The flawed eligibility determinations meant that families had their applications inappropriately placed into pending status, Dayton wrote, adding that "MNsure had no ability to assist the consumers." Similarly, MNsure could not fix cases where families had received incorrect eligibility determinations, Dayton wrote.
For four weeks, MNsure worked with IBM to resolve the verification and eligibility problems in large batches, according to Dayton's letter, but the fixes never worked.
"MNsure staff needed to spend thousands more hours manually addressing the issue on a one-by-one basis," the governor wrote. All the manual work slowed the process of sending information about enrollees to insurance companies, according to Dayton, and mail invoices to consumers. It also compounded wait times at the MNsure call center, which have exceeded two hours in some instances.
Finally, Dayton highlighted a problem where some consumers "get stuck in a queue and their applications are not able to be processed."

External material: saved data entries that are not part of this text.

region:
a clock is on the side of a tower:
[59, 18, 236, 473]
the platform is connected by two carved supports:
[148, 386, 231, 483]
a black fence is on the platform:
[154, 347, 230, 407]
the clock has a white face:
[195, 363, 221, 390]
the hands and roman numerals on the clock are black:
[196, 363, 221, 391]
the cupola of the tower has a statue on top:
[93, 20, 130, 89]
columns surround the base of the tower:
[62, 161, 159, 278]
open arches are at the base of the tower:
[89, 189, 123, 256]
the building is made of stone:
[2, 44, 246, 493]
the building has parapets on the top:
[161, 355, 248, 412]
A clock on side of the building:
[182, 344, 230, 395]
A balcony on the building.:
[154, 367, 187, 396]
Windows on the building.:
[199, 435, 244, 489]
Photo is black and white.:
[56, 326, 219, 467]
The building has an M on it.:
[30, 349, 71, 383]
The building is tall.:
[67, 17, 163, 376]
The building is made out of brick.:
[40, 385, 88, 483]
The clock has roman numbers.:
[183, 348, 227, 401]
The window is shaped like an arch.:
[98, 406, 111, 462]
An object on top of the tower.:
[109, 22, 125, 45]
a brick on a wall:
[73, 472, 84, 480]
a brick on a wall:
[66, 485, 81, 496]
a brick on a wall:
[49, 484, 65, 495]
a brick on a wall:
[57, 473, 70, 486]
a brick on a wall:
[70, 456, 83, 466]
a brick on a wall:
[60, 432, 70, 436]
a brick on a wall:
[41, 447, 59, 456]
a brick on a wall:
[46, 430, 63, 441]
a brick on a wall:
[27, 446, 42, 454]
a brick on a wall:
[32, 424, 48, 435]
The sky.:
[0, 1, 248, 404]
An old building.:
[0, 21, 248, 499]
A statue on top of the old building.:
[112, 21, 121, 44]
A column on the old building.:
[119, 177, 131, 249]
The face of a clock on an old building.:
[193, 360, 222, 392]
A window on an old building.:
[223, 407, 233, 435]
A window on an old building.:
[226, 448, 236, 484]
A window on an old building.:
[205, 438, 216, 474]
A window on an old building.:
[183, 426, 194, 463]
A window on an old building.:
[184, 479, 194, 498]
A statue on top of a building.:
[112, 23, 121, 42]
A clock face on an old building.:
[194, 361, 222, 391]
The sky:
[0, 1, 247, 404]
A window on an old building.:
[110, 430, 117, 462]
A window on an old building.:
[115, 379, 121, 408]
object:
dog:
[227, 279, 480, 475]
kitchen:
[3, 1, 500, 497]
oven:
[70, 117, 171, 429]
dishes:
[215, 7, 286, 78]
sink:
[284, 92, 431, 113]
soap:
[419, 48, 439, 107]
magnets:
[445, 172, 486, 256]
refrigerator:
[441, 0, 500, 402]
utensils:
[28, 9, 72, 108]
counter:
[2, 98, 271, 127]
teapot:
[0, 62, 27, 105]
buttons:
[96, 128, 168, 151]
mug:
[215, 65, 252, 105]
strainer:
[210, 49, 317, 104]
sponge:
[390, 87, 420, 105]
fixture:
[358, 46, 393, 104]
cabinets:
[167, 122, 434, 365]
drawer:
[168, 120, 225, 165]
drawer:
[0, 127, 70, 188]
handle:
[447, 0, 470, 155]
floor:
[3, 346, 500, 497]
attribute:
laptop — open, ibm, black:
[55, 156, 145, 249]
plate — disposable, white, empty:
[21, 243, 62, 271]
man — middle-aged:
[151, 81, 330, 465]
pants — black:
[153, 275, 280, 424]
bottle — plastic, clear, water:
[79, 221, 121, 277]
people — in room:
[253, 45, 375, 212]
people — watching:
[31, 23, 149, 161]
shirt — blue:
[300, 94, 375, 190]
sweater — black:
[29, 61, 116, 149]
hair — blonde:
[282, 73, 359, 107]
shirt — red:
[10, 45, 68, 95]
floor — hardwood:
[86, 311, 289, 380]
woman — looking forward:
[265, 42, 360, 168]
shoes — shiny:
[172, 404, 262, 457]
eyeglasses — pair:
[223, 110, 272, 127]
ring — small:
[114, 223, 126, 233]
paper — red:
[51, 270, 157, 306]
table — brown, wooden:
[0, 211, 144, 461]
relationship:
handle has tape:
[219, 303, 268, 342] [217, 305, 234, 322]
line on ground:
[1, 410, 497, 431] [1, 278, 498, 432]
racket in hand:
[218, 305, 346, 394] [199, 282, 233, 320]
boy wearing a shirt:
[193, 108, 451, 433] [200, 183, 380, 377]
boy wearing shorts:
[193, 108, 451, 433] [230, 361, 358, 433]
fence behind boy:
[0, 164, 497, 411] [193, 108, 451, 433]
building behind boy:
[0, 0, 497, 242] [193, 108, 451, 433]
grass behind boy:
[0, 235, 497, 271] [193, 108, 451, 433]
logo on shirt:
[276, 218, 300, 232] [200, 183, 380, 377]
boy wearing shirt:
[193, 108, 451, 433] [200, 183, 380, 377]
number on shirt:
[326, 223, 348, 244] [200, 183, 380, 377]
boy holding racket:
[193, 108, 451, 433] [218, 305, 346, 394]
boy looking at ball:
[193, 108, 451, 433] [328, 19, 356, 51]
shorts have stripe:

"Curam product staff do not know why this is occurring, have been unable to identify which applications are in this queue and have not been able to remove these Minnesotans from the queue to process their applications and get them coverage," Dayton wrote.
Dayton's letter was first reported Friday by MinnPost, an online news web site.
It's not exactly clear how the issues highlighted by Dayton coincide with subsequent disclosures by state officials.
In late December, MNsure said it was contacting 1,000 consumers who needed to withdraw their applications and start over because of problems. The health exchange also said that IBM workers would help with another 1,100 applications that needed to be rescued from the system.
The Department of Human Services, which administers public health insurance programs, said in December that it was manually processing more than 2,000 paper applications. Manual processing also was needed for another 2,400 applications because of a glitch in the caseworker portion of the IBM software, which Dayton addressed in his Dec. 13 letter.
So, to some extent, the letter might simply summarize a series of challenges that have come to light over the past month. But it is the first public indication that state officials feel they were misled by IBM.
"During the 2011 procurement for MNsure's information technology services, Curam represented that the ... product was 90 percent complete and ready out-of-the-box," Dayton wrote. "We now know that the product is still not 90 percent complete in December of 2013, and that your product has significant defects, which have seriously harmed Minnesota consumers."
In her statement, Welder of IBM said her company is working to sustain MNsure improvements with on-site services and technical resources that go beyond the scope of its contractual responsibilities.
One of the company's senior vice presidents "has made this project a priority and has been in regular contact with Governor Dayton and the MNsure leaders," Welder said. "Although our original role on this project was limited, we are bringing the full resources and capabilities of IBM to the state because of the importance of the success of the project."
Officials have said that no state money is being spent on the IBM workers who were sent to St. Paul in late December. MNsure already is paying at least $3.96 million to IBM Curam -- the funds go through a company called Maximus, which has the contract to build the entire MNsure system. A spokeswoman for Maximus declined comment on Friday.